A relação entre arte, política e mídia é historicamente complexa e, no Brasil, frequentemente ganha contornos dramáticos. O episódio recente envolvendo o cantor sertanejo bolsonarista Zezé Di Camargo e o Sistema Brasileiro de Televisão (SBT) serve como um microcosmo dessa tensão e reacende debates fundamentais sobre a censura, liberdade de expressão, autonomia editorial e os limites do ativismo político de artistas.
A controvérsia recomeçou quando Zezé Di Camargo, homem publicamente alinhado ao bolsonarismo, exigiu, por meio de um vídeo nas redes sociais, o cancelamento de seu próprio especial natalino, "Natal É o Amor", programado para ser exibido na emissora. O motivo? Sua profunda discordância com a presença do presidente Luiz Inácio Lula da Silva e do ministro do Supremo Tribunal Federal (STF) Alexandre de Moraes no lançamento do novo canal de notícias do SBT, o SBT News.
O pedido do sertanejo bolsonarista, que visava retirar do ar um conteúdo já gravado e que envolvia o trabalho de outros profissionais, foi amplamente interpretado como uma tentativa de censura indireta, usando sua obra como moeda de barganha para protestar contra a linha editorial que a emissora sinalizava adotar.
A reação do SBT foi rápida e emblemática. Após uma breve avaliação interna, a emissora anunciou a decisão de não exibir o especial. Em uma carta aberta assinada por sua presidente, Daniela Abravanel Beyruti, o canal posicionou-se sem citar nominalmente o artista, mas defendendo com clareza seus princípios editoriais.
O texto enfatizou o compromisso do SBT News com um jornalismo "confiável, plural e apartidário", que busca refletir a diversidade institucional do país. A resposta da emissora foi, acima de tudo, uma afirmação de sua autonomia: a programação e as escolhas editoriais são prerrogativa da empresa, não podendo ser ditadas por pressões externas, mesmo quando partem de um de seus próprios talentos.
O caso vai além da simples cancelamento de um programa. Ele revela fissuras profundas no tecido social brasileiro. Para uma parcela do público, Zezé agiu com coerência, utilizando sua plataforma para um boicote político legítimo. Para outra, seu gesto foi autoritário, uma tentativa de silenciar, por vias transversas, a exposição de figuras políticas com as quais discorda, o que configura demonstração de uma mentalidade intolerância política e censória. A polarização que dominou as redes sociais após o fato é um reflexo da dificuldade do diálogo em um ambiente onde posições políticas são frequentemente tratadas como identidades inegociáveis.
Este episódio também lança luz sobre a transformação do SBT. Ao receber autoridades dos três Poderes em um evento e reforçar um discurso de pluralidade e isenção, a emissora sinaliza um distanciamento da imagem de refúgio bolsonarista que lhe foi atribuída durante o governo anterior. A decisão de priorizar seu projeto jornalístico de longo prazo sobre um especial de alto apelo popular, ainda que temporariamente, é um indicativo forte dessa nova postura.

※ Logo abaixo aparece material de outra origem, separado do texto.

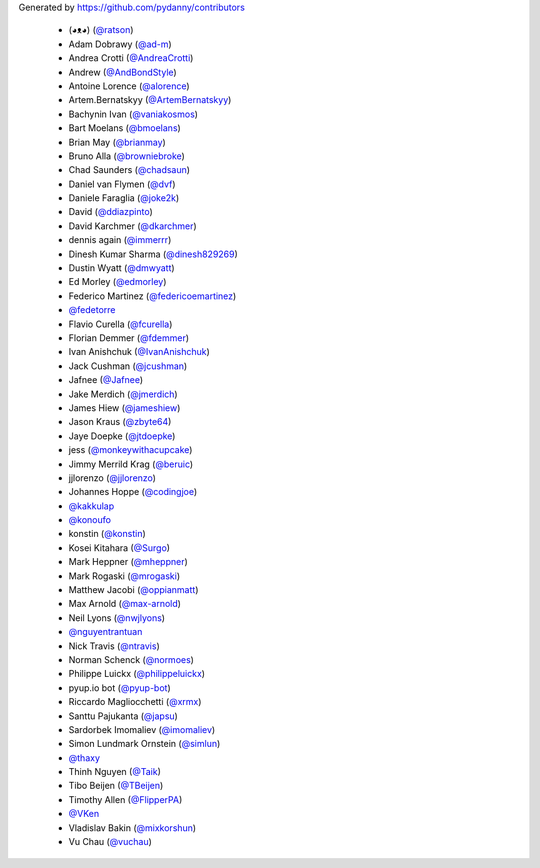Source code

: Generated by https://github.com/pydanny/contributors

  * (◕ᴥ◕) (`@ratson`_)
  * Adam Dobrawy (`@ad-m`_)
  * Andrea Crotti (`@AndreaCrotti`_)
  * Andrew (`@AndBondStyle`_)
  * Antoine Lorence (`@alorence`_)
  * Artem.Bernatskyy (`@ArtemBernatskyy`_)
  * Bachynin Ivan (`@vaniakosmos`_)
  * Bart Moelans (`@bmoelans`_)
  * Brian May (`@brianmay`_)
  * Bruno Alla (`@browniebroke`_)
  * Chad Saunders (`@chadsaun`_)
  * Daniel van Flymen (`@dvf`_)
  * Daniele Faraglia (`@joke2k`_)
  * David (`@ddiazpinto`_)
  * David Karchmer (`@dkarchmer`_)
  * dennis again (`@immerrr`_)
  * Dinesh Kumar Sharma (`@dinesh829269`_)
  * Dustin Wyatt (`@dmwyatt`_)
  * Ed Morley (`@edmorley`_)
  * Federico Martinez (`@federicoemartinez`_)
  * `@fedetorre`_
  * Flavio Curella (`@fcurella`_)
  * Florian Demmer (`@fdemmer`_)
  * Ivan Anishchuk (`@IvanAnishchuk`_)
  * Jack Cushman (`@jcushman`_)
  * Jafnee (`@Jafnee`_)
  * Jake Merdich (`@jmerdich`_)
  * James Hiew (`@jameshiew`_)
  * Jason Kraus (`@zbyte64`_)
  * Jaye Doepke (`@jtdoepke`_)
  * jess (`@monkeywithacupcake`_)
  * Jimmy Merrild Krag (`@beruic`_)
  * jjlorenzo (`@jjlorenzo`_)
  * Johannes Hoppe (`@codingjoe`_)
  * `@kakkulap`_
  * `@konoufo`_
  * konstin (`@konstin`_)
  * Kosei Kitahara (`@Surgo`_)
  * Mark Heppner (`@mheppner`_)
  * Mark Rogaski (`@mrogaski`_)
  * Matthew Jacobi (`@oppianmatt`_)
  * Max Arnold (`@max-arnold`_)
  * Neil Lyons (`@nwjlyons`_)
  * `@nguyentrantuan`_
  * Nick Travis (`@ntravis`_)
  * Norman Schenck (`@normoes`_)
  * Philippe Luickx (`@philippeluickx`_)
  * pyup.io bot (`@pyup-bot`_)
  * Riccardo Magliocchetti (`@xrmx`_)
  * Santtu Pajukanta (`@japsu`_)
  * Sardorbek Imomaliev (`@imomaliev`_)
  * Simon Lundmark Ornstein (`@simlun`_)
  * `@thaxy`_
  * Thinh Nguyen (`@Taik`_)
  * Tibo Beijen (`@TBeijen`_)
  * Timothy Allen (`@FlipperPA`_)
  * `@VKen`_
  * Vladislav Bakin (`@mixkorshun`_)
  * Vu Chau (`@vuchau`_)
.. _`@vaniakosmos`: https://github.com/vaniakosmos
.. _`@mixkorshun`: https://github.com/mixkorshun
.. _`@thaxy`: https://github.com/thaxy
.. _`@max-arnold`: https://github.com/max-arnold
.. _`@brianmay`: https://github.com/brianmay
.. _`@pyup-bot`: https://github.com/pyup-bot
.. _`@fdemmer`: https://github.com/fdemmer
.. _`@Surgo`: https://github.com/Surgo
.. _`@dmwyatt`: https://github.com/dmwyatt
.. _`@nwjlyons`: https://github.com/nwjlyons
.. _`@AndBondStyle`: https://github.com/AndBondStyle
.. _`@zbyte64`: https://github.com/zbyte64
.. _`@fedetorre`: https://github.com/fedetorre
.. _`@normoes`: https://github.com/normoes
.. _`@alorence`: https://github.com/alorence
.. _`@ddiazpinto`: https://github.com/ddiazpinto
.. _`@simlun`: https://github.com/simlun
.. _`@jcushman`: https://github.com/jcushman
.. _`@ntravis`: https://github.com/ntravis
.. _`@ratson`: https://github.com/ratson
.. _`@jmerdich`: https://github.com/jmerdich
.. _`@joke2k`: https://github.com/joke2k
.. _`@edmorley`: https://github.com/edmorley
.. _`@konoufo`: https://github.com/konoufo
.. _`@dkarchmer`: https://github.com/dkarchmer
.. _`@chadsaun`: https://github.com/chadsaun
.. _`@immerrr`: https://github.com/immerrr
.. _`@dvf`: https://github.com/dvf
.. _`@jtdoepke`: https://github.com/jtdoepke
.. _`@Taik`: https://github.com/Taik
.. _`@Jafnee`: https://github.com/Jafnee
.. _`@dinesh829269`: https://github.com/dinesh829269
.. _`@federicoemartinez`: https://github.com/federicoemartinez
.. _`@VKen`: https://github.com/VKen
.. _`@vuchau`: https://github.com/vuchau
.. _`@xrmx`: https://github.com/xrmx
.. _`@monkeywithacupcake`: https://github.com/monkeywithacupcake
.. _`@oppianmatt`: https://github.com/oppianmatt
.. _`@beruic`: https://github.com/beruic
.. _`@fcurella`: https://github.com/fcurella
.. _`@jameshiew`: https://github.com/jameshiew
.. _`@imomaliev`: https://github.com/imomaliev
.. _`@japsu`: https://github.com/japsu
.. _`@IvanAnishchuk`: https://github.com/IvanAnishchuk
.. _`@konstin`: https://github.com/konstin
.. _`@nguyentrantuan`: https://github.com/nguyentrantuan
.. _`@mheppner`: https://github.com/mheppner
.. _`@browniebroke`: https://github.com/browniebroke
.. _`@AndreaCrotti`: https://github.com/AndreaCrotti
.. _`@ad-m`: https://github.com/ad-m
.. _`@bmoelans`: https://github.com/bmoelans
.. _`@jjlorenzo`: https://github.com/jjlorenzo
.. _`@kakkulap`: https://github.com/kakkulap
.. _`@codingjoe`: https://github.com/codingjoe
.. _`@ArtemBernatskyy`: https://github.com/ArtemBernatskyy
.. _`@mrogaski`: https://github.com/mrogaski
.. _`@philippeluickx`: https://github.com/philippeluickx
.. _`@FlipperPA`: https://github.com/FlipperPA
.. _`@TBeijen`: https://github.com/TBeijen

Por fim, a situação impõe uma reflexão sobre o papel do artista em uma democracia. Até que ponto um profissional do entretenimento pode condicionar a veiculação de seu trabalho a alinhamentos políticos da empresa contratante? Onde termina a liberdade de expressão do artista e começa a interferência indevida na linha editorial de um veículo de comunicação?
O caso Zezé/SBT não oferece respostas fáceis, mas evidencia que, em um país ainda em processo de amadurecimento democrático, a fronteira entre protesto e censura permanece um terreno constantemente desafiador. A decisão final do SBT, neste contexto, ressoa como uma defesa, ainda que custosa, do princípio de que a programação da TV aberta não pode ser refém de vetos políticos individuais ou de grupos econômicos.